Amalia Signorelli passa in rassegna queste varie crisi cercando di leggerle, attraverso la sua particolare lente prospettica, dentro il contesto italiano. E cerca di unire i puntini delle varie disgregazioni. Dall’idea di lavoro come elemento fondamentale per l’identità di una comunità, al concetto di famiglia passato attraverso una crisi comportamentale che ha portato al “genitore amico” fino alla costruzione di nuovi e inediti nuclei familiari come nucleo per il riscatto personale della persona («…è sorprendente l’unanimità con la quale tutti indicano nella famiglia l’istituzione più importante a cui sentono di appartenere, quella alla quale non vogliono e non possono rinunciare. In verità, quando parlano di famiglia, intendono la coppia che hanno costruito», p.72); dal distacco dalle istituzioni (che va a legarsi a una più generale sfiducia – per usare una definizione di Ilvo Diamanti – nei confronti della politica) alla incapacità di far fronte all’età dell’incertezza perché non abituati alle crisi e non abituati alla mancanza di orizzonte e “non essere” della persona.
Una radiografia piuttosto complessa e puntuale. Un’analisi su cui è molto difficile non essere d’accordo e che, anzi, ha anche il merito di unire diversi elementi per delineare un quadro più complessivo. Soprattutto, un quadro che analizza l’Italia di oggi. Un paese stracciato e sfilacciato, che non ha più una direzione politica; diviso tra le retoriche minacciose – diverse ma uguali – di Matteo Renzi e di Beppe Grillo.

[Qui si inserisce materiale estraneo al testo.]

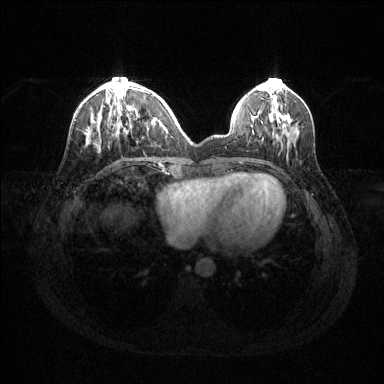
Breast MRI (dynamic contrast-enhanced), one axial slice; position 45 of 144 along the scan axis; dynamic contrast-enhanced series, time point 2 of 6 at this slice position (early post-contrast); 1.5 T; TE 1.6 ms, TR 4.6 ms; 1.2 mm slice thickness; 384 × 384 image matrix, field of view 360 × 360 mm. Female patient.
Outlined on this slice (semi-automatic segmentation, software-assisted and operator-edited):
- enhancing-tissue mask used for the functional tumour volume (all voxels passing the contrast-enhancement thresholds inside the analysis volume; usually the tumour): bounding box <87,81,161,142> (left, top, right, bottom; pixels)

Un paese che negli ultimi anni ha visto aumentare la percezione della sfiducia (un recente sondaggio Ixe per Agorà segnala come solo le forze dell’ordine e la chiesa godano della fiducia della popolazione), con gli stipendi più bassi d’Europa, le forme di lavoro più umilianti – in cui non si cresce, non ci si forma e spesso non si viene nemmeno pagati – e dove la libera iniziativa viene guardata con sospetto e non esistono forme di welfare che facciano sentire gli under 35 al sicuro nella loro volontà di sperimentare e cercare di costruire.

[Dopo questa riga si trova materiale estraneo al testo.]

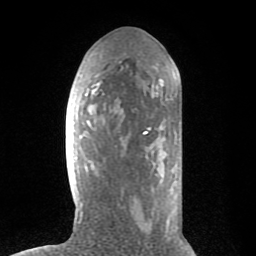
Breast MRI (dynamic contrast-enhanced), one axial slice; slice 33 of 80 in the series (ordered by position); cropped to one breast; dynamic contrast-enhanced series, time point 2 of 8 at this slice position (early post-contrast); 1.5 T; TE 2.6 ms, TR 6.1 ms; 2 mm slice thickness; 256 × 256 image matrix, field of view 160 × 160 mm. Female patient.
Outlined on this slice (semi-automatic segmentation, software-assisted and operator-edited):
- enhancing-tissue mask used for the functional tumour volume (all voxels passing the contrast-enhancement thresholds inside the analysis volume; usually the tumour): bounding box (x1, y1, x2, y2) in pixels: (78, 58, 181, 224)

Se nel paese di Adriano Olivetti, i giovani del 2016 hanno paura di vivere la propria vita perché non vogliono finire sotto un ponte, allora c’è qualcosa che non va.
Molto difficile non condividere l’analisi di Signorelli, dicevamo, così come molto difficile non condividere qualsiasi analisi intelligente sulla vita ai tempi della crisi. Quello che resta da capire è il passaggio successivo. Quali forme di organizzazione possiamo darci per agire sulle macerie di quella che abbiamo chiamato, fino all’altro ieri, società? Come possiamo pensare di costruire comunità metabolizzando il lutto della morte delle vecchie cattedrali dell’aggregazione (la fabbrica, l’ufficio, il partito, l’oratorio, addirittura il campo da calcio)? Come possiamo ripartire da questa individualità che non è più esplosivamente edonista, ma rassegnatamente introiettata all’immobilismo? Come superare la “stasi” di una generazione rassegnata tra Oblomov e Bartleby, che ha la consapevolezza di invecchiare da neet (Not in education, employment or training), che guarda agli hikikomori giapponesi e però non vede male la reazione rabbiosa rappresentata dai populismi post-ideologici semplicemente perché offre, comunque, anche se non ci piace, anche se ci sembra illogico, una risposta? Come possiamo costruire un progetto di azione a partire da queste analisi condivise e uno scenario in cui abbiamo paura di perdere qualcosa nonostante, di fatto, non ci sia più un granché da perdere? Come possiamo essere padroni del nostro tempo in questo tempo “senza scelte”?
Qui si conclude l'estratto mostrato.